Так, видно, думали о Ярославе, да совсем иначе сам он думал о себе.
Знал, что никто ему не поможет, не верил никому, замкнулся в своем упорстве
даже перед самыми близкими, ибо жизнь научила его, что все люди в конечном
счете - враги между собою. Никогда не забывал своей первой ночи с княгиней
Ириной, помнилась ему и Шуйца, мог бы пересчитать вот так сотни, казалось
бы, людей самых близких, но была всегда межа, за которую ступить не
удавалось. Человеческую разобщенность не в силах был одолеть даже во
взаимоотношениях с женой, он смирился с этим и теперь действовал, полагаясь
исключительно на собственные силы и на собственный рассудок.
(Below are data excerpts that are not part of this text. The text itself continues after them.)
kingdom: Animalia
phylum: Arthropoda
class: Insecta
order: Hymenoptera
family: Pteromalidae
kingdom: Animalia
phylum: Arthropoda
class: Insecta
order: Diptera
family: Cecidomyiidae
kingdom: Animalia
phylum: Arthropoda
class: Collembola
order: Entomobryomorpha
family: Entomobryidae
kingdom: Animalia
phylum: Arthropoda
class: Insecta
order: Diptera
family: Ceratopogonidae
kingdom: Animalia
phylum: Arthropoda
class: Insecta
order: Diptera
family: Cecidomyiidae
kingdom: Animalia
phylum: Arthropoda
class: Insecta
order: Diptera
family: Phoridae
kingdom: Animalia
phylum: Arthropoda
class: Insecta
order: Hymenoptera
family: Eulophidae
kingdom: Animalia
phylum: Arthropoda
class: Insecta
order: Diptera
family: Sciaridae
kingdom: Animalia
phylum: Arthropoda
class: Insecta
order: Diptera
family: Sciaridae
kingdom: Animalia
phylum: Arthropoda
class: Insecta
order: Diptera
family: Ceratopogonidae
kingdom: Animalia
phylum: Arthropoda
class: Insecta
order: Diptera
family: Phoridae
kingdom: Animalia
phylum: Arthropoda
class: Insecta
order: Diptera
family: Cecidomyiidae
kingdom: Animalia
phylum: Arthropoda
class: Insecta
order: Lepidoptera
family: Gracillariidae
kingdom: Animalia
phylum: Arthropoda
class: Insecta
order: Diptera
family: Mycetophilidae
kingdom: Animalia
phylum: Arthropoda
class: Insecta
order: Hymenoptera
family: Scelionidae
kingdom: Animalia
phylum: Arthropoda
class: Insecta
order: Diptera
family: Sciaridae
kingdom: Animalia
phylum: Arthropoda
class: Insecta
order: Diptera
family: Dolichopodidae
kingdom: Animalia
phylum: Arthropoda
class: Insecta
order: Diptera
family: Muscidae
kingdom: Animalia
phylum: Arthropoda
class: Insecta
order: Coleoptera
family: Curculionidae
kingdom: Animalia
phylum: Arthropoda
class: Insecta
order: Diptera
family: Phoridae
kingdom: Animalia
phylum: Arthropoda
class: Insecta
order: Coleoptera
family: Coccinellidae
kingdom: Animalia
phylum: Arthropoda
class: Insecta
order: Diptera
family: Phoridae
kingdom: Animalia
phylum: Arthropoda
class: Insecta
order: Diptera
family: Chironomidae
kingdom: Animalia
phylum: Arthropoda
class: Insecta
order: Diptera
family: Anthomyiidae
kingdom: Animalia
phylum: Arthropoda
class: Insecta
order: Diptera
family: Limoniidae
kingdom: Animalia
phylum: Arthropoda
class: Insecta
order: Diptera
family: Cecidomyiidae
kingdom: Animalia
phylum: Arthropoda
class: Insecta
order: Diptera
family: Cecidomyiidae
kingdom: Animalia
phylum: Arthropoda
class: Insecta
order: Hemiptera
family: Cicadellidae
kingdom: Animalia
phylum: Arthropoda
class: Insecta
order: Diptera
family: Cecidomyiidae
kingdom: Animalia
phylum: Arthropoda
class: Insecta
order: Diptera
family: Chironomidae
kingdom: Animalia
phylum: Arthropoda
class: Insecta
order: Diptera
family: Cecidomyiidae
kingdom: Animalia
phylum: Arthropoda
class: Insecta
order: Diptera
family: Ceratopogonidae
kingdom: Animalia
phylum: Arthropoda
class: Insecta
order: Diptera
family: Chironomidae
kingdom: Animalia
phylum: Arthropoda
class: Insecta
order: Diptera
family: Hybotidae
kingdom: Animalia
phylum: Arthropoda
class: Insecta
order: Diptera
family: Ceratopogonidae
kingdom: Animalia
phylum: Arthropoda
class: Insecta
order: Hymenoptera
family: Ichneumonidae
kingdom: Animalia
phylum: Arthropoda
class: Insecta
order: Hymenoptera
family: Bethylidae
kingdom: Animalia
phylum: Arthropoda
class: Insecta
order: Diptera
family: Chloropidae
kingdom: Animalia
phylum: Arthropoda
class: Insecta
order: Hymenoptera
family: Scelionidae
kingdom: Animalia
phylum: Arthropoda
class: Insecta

Никто никогда
не должен знать, что князь скажет завтра, какое слово будет произнесено им
после уже сказанного.
Ярослав смотрел на митрополита, его забавляло ослиное упорство
Феопемпта, князь смеялся в душе над тем, как обманул ромея при закладке
церкви, пообещал ему не вмешиваться во внутреннее убранство, наслаждался в
предчувствии нового поражения этого старика, чуждого, начисто ненужного в
этой земле человека.
Были приглашены все мастера и художники, они принесли греческие книги
и свитки, на которых показано было, как сделана была та или иная церковь в
Византии; все стояли вдоль стен, сидели только князь и митрополит, говорить
разрешалось тоже лишь князю и митрополиту, так, будто дальнейшая судьба
собора зависела не от умения и рук молчаливых людей, подпиравших плечами
стены, а от наставлений и решений двух мужей в дорогой одежде.
Митрополит направлял на князя свой узкий, будто рыбья кость, нос,
говорил быстро, давился словами, захлебывался, он обеспокоен был прежде
всего тем, чтобы выговориться; с тупым упрямством фанатика, которого долгие
годы отучивали думать, Феопемпт снова бормотал о патриархе Фотии, о его
наставлениях и повелениях, в надоедливых ссылках на церковные авторитеты
улавливалось не столько упрямство митрополита, сколько растерянность; он не
знал, как заполнить огромный внутренний простор собора, его пугала
необычность и многообразность внутренней части церкви, точно так же как и
наружной; привыкший к расписыванию обычного храма, где все
сосредоточивается в серединном нефе, византиец плохо представлял теперь,
как применить канонические картины из истории Христа к многочисленным
притворам, к переходам, к неестественной, почти мистической подвижности
внутреннего пространства сооружаемой неистовыми зодчими киевской церкви; в
то же время он не хотел уступать хотя бы один лоскут свободного места,
опасаясь, что непокорный Сивоок сразу же воспользуется этим для того, чтобы
нарисовать там что-нибудь языческое.
- Церкви нужны смиренные, - бормотал митрополит, - смиренные,
смиренные...
- А державе еще и даровитые, - добавил Ярослав, наслаждаясь
растерянностью Феопемпта.
- В церкви святой Софии в Константинополе есть надпись, которая
читается одинаково и обычно и сзаду наперед: "Нифон аномимата ми монан
офин" - "Омойте не только тело ваше, но омойтесь также от ваших грехов".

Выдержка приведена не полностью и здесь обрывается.